No que respeita à sua estratégia de investimento, as seguradoras, com o seu vasto portfólio de ativos e estruturas de capital, são agentes essenciais para acelerar a transição para uma economia verde ao funcionarem como fontes de capital e investimento a longo prazo. É inequívoco que, por meio de iniciativas públicas ou privadas, as empresas de todas as indústrias precisarão de capital e apoio para reduzir a sua pegada de carbono e estabelecer operações sustentáveis.
Neste sentido, as seguradoras podem desempenhar um papel catalisador no envolvimento com reguladores e empresas de outras indústrias ao funcionarem como investidores diretos em infraestruturas e projetos que tenham como objetivo a transição para uma economia verde, com a aposta em setores que tenham como métricas a inovação e uma estratégia organizacional sustentável em detrimento de indústrias cujas práticas e atividades operacionais não privilegiem, atualmente, a preservação do meio ambiente e redução da pegada ecológica. Esta postura a nível da gestão de risco de investimento por parte das seguradoras pode impactar o custo e a facilidade de acesso a capital para setores de atividade com práticas menos sustentáveis, incentivando a adoção de políticas que tenham em vista a diminuição impacto da sua atividade no meio ambiente.
"as seguradoras devem visar a sustentabilidade através de medidas que visem melhorar os preços para responder com precisão aos riscos emergentes e recompensar ou ajudar os tomadores de seguros no investimento na sustentabilidade dos seus ativos.”
Por outro lado, o investimento em setores inovadores poderá garantir, para as seguradoras, a entrada em mercados com uma boa margem de progressão e expectativas de rentabilidade de longo prazo.

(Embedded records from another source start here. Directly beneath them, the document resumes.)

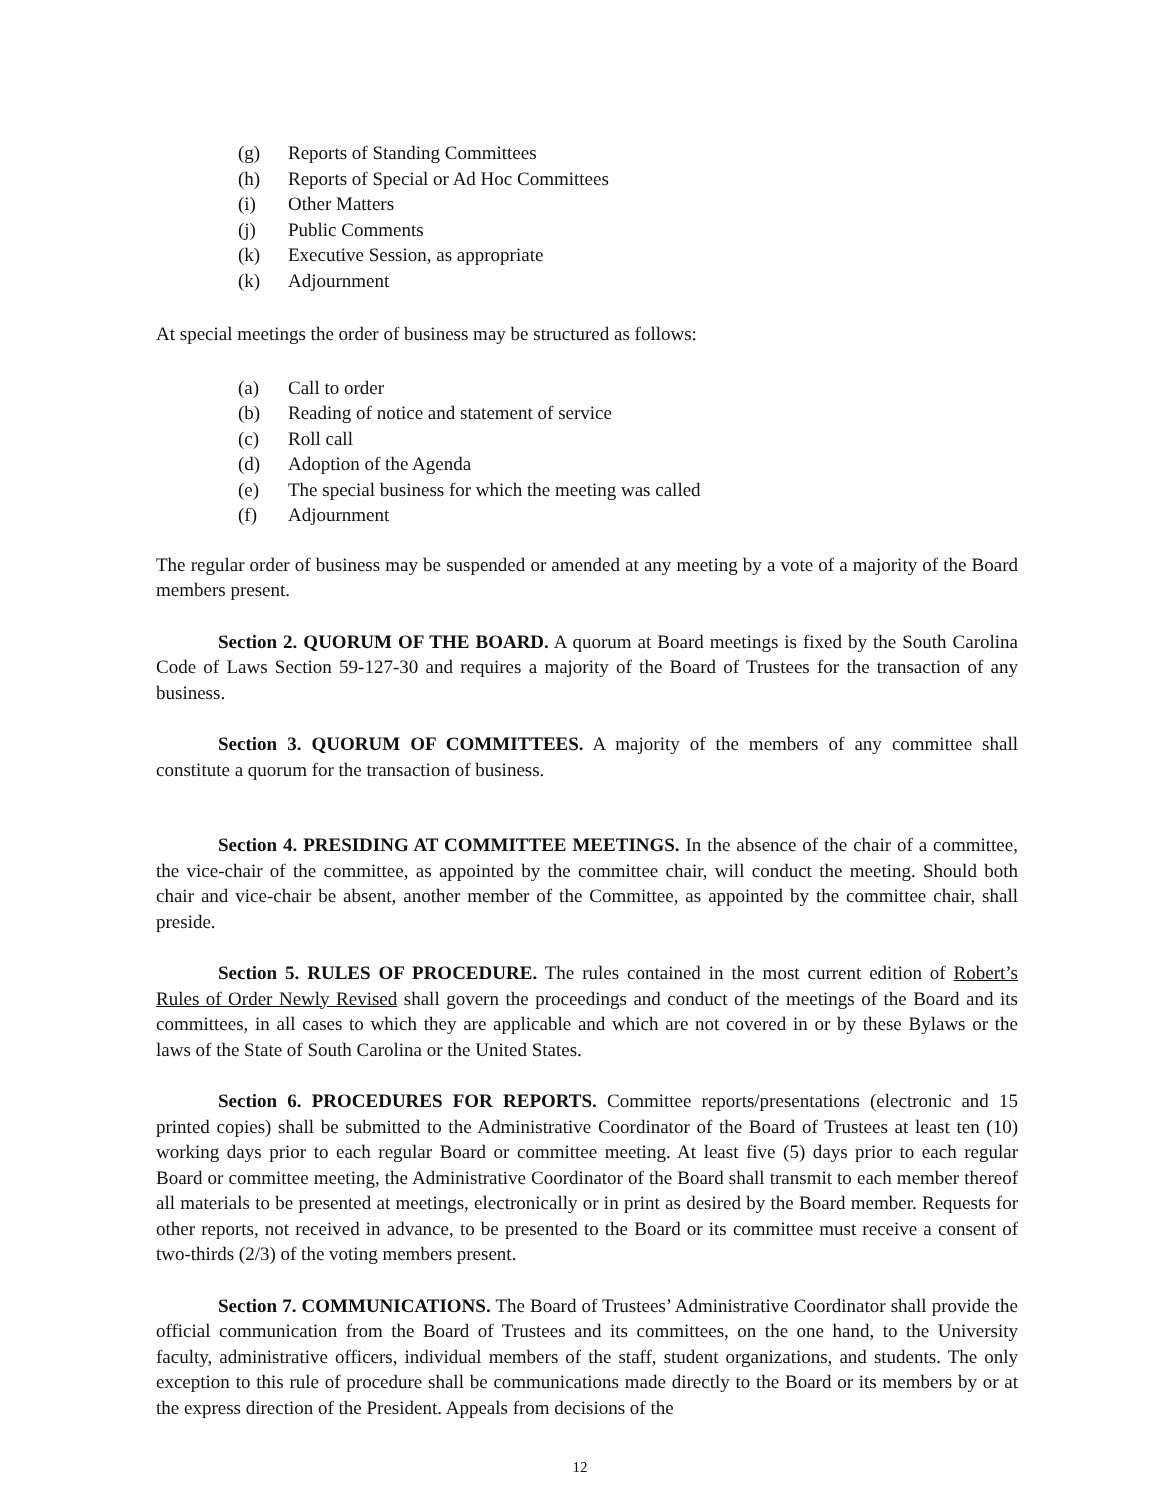(g) Reports of Standing Committees
(h) Reports of Special or Ad Hoc Committees
(i) Other Matters
(j) Public Comments
(k) Executive Session, as appropriate
(k) Adjournment
At special meetings the order of business may be structured as follows:
(a) Call to order
(b) Reading of notice and statement of service
(c) Roll call
(d) Adoption of the Agenda
(e) The special business for which the meeting was called
(f) Adjournment
The regular order of business may be suspended or amended at any meeting by a vote of a majority of the Board members present.
Section 2. QUORUM OF THE BOARD. A quorum at Board meetings is fixed by the South Carolina Code of Laws Section 59-127-30 and requires a majority of the Board of Trustees for the transaction of any business.
Section 3. QUORUM OF COMMITTEES. A majority of the members of any committee shall constitute a quorum for the transaction of business.
Section 4. PRESIDING AT COMMITTEE MEETINGS. In the absence of the chair of a committee, the vice-chair of the committee, as appointed by the committee chair, will conduct the meeting. Should both chair and vice-chair be absent, another member of the Committee, as appointed by the committee chair, shall preside.
Section 5. RULES OF PROCEDURE. The rules contained in the most current edition of Robert’s Rules of Order Newly Revised shall govern the proceedings and conduct of the meetings of the Board and its committees, in all cases to which they are applicable and which are not covered in or by these Bylaws or the laws of the State of South Carolina or the United States.
Section 6. PROCEDURES FOR REPORTS. Committee reports/presentations (electronic and 15 printed copies) shall be submitted to the Administrative Coordinator of the Board of Trustees at least ten (10) working days prior to each regular Board or committee meeting. At least five (5) days prior to each regular Board or committee meeting, the Administrative Coordinator of the Board shall transmit to each member thereof all materials to be presented at meetings, electronically or in print as desired by the Board member. Requests for other reports, not received in advance, to be presented to the Board or its committee must receive a consent of two-thirds (2/3) of the voting members present.
Section 7. COMMUNICATIONS. The Board of Trustees’ Administrative Coordinator shall provide the official communication from the Board of Trustees and its committees, on the one hand, to the University faculty, administrative officers, individual members of the staff, student organizations, and students. The only exception to this rule of procedure shall be communications made directly to the Board or its members by or at the express direction of the President. Appeals from decisions of the
12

As oportunidades de investimento podem passar pelo investimento em setores cujas empresas começam a apostar, de forma vincada, em fontes de energia renováveis e numa gestão eficiente de recursos como são o caso do setor dos transportes e da energia onde a aposta nos veículos elétricos e a diminuição da utilização de combustíveis fósseis começam a surgir no topo das prioridades estratégicas dos players destes setores.
No setor segurador, em que a relação de confiança entre seguradores e segurados é a base principal do negócio, o investimento em ações e títulos creditados pela IASE (International Association for Sustainable Economy), que cumprem as melhores métricas em matérias de ESG, poderá ser um aspeto essencial para o prestígio e notoriedade das empresas de seguros no mercado e do seu reconhecimento por parte dos consumidores.

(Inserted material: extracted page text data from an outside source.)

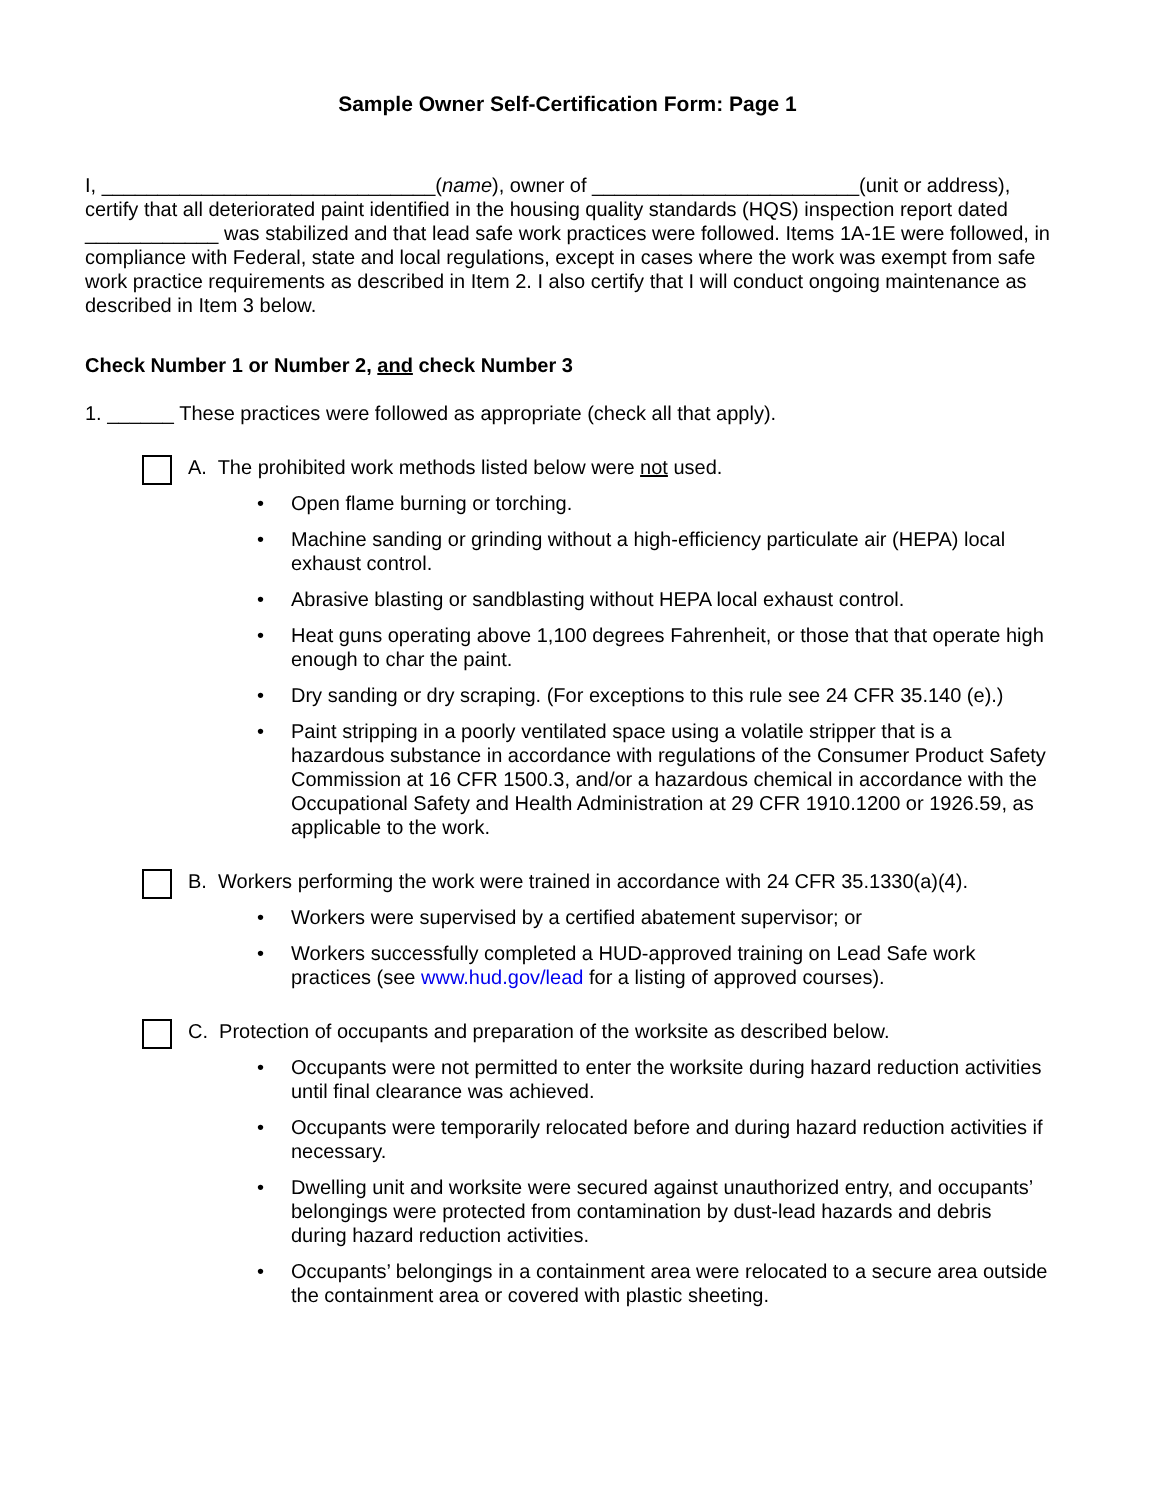Sample Owner Self-Certification Form: Page 1
I, ______________________________(name), owner of ________________________(unit or address), certify that all deteriorated paint identified in the housing quality standards (HQS) inspection report dated ____________ was stabilized and that lead safe work practices were followed. Items 1A-1E were followed, in compliance with Federal, state and local regulations, except in cases where the work was exempt from safe work practice requirements as described in Item 2. I also certify that I will conduct ongoing maintenance as described in Item 3 below.
Check Number 1 or Number 2, and check Number 3
1. ______ These practices were followed as appropriate (check all that apply).
A. The prohibited work methods listed below were not used.
• Open flame burning or torching.
• Machine sanding or grinding without a high-efficiency particulate air (HEPA) local exhaust control.
• Abrasive blasting or sandblasting without HEPA local exhaust control.
• Heat guns operating above 1,100 degrees Fahrenheit, or those that that operate high enough to char the paint.
• Dry sanding or dry scraping. (For exceptions to this rule see 24 CFR 35.140 (e).)
• Paint stripping in a poorly ventilated space using a volatile stripper that is a hazardous substance in accordance with regulations of the Consumer Product Safety Commission at 16 CFR 1500.3, and/or a hazardous chemical in accordance with the Occupational Safety and Health Administration at 29 CFR 1910.1200 or 1926.59, as applicable to the work.
B. Workers performing the work were trained in accordance with 24 CFR 35.1330(a)(4).
• Workers were supervised by a certified abatement supervisor; or
• Workers successfully completed a HUD-approved training on Lead Safe work practices (see www.hud.gov/lead for a listing of approved courses).
C. Protection of occupants and preparation of the worksite as described below.
• Occupants were not permitted to enter the worksite during hazard reduction activities until final clearance was achieved.
• Occupants were temporarily relocated before and during hazard reduction activities if necessary.
• Dwelling unit and worksite were secured against unauthorized entry, and occupants’ belongings were protected from contamination by dust-lead hazards and debris during hazard reduction activities.
• Occupants’ belongings in a containment area were relocated to a secure area outside the containment area or covered with plastic sheeting.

Na componente da política de subscrição, a contratação de apólices de seguro figura-se como um elemento fulcral ao desenvolvimento de diversas atividades de negócios por motivos legais e regulatórios. Neste contexto, as seguradoras têm um papel essencial no tecido económico sendo que, na esfera da sustentabilidade, tem-se disseminado a narrativa de descontinuação de coberturas para setores muito poluentes. Se estas medidas, mais radicais, fossem tomadas de forma abrangente mais facilmente se poderia atingir o objetivo de neutralidade carbónica em 2050. Porém, em termos práticos, continuando a existir a procura de bens ou serviços gerados pelas indústrias poluentes, estas não se extinguirão por si só e continuarão a existir empresas de seguros que, na necessidade de rentabilização dos seus negócios, continuarão a oferecer cobertura para estas operações.
Assim, o papel das empresas de seguros poderá passar pela atribuição de incentivos que visem estimular a transição para uma economia verde. Como primeiro passo, as seguradoras devem visar a sustentabilidade através de medidas que visem melhorar os preços para responder com precisão aos riscos emergentes e recompensar ou ajudar os tomadores de seguros no investimento na sustentabilidade dos seus ativos.
"As empresas de seguros podem desempenhar um papel essencial no cumprimento das métricas definidas pelos organismos internacionais, em matérias climáticas”
Na questão da definição do preço, as seguradoras, através de descontos nos prémios das apólices de seguros, podem incentivar os consumidores a optar por soluções mais ecológicas aplicando preços mais baixos nos seguros associados, por exemplo, a veículos elétricos, painéis solares e infraestruturas com elevada eficiência energética, face a alternativas menos amigas do ambiente. Esta natureza de política, a longo prazo, pode ajudar a alterar os padrões de consumo de particulares e empresas.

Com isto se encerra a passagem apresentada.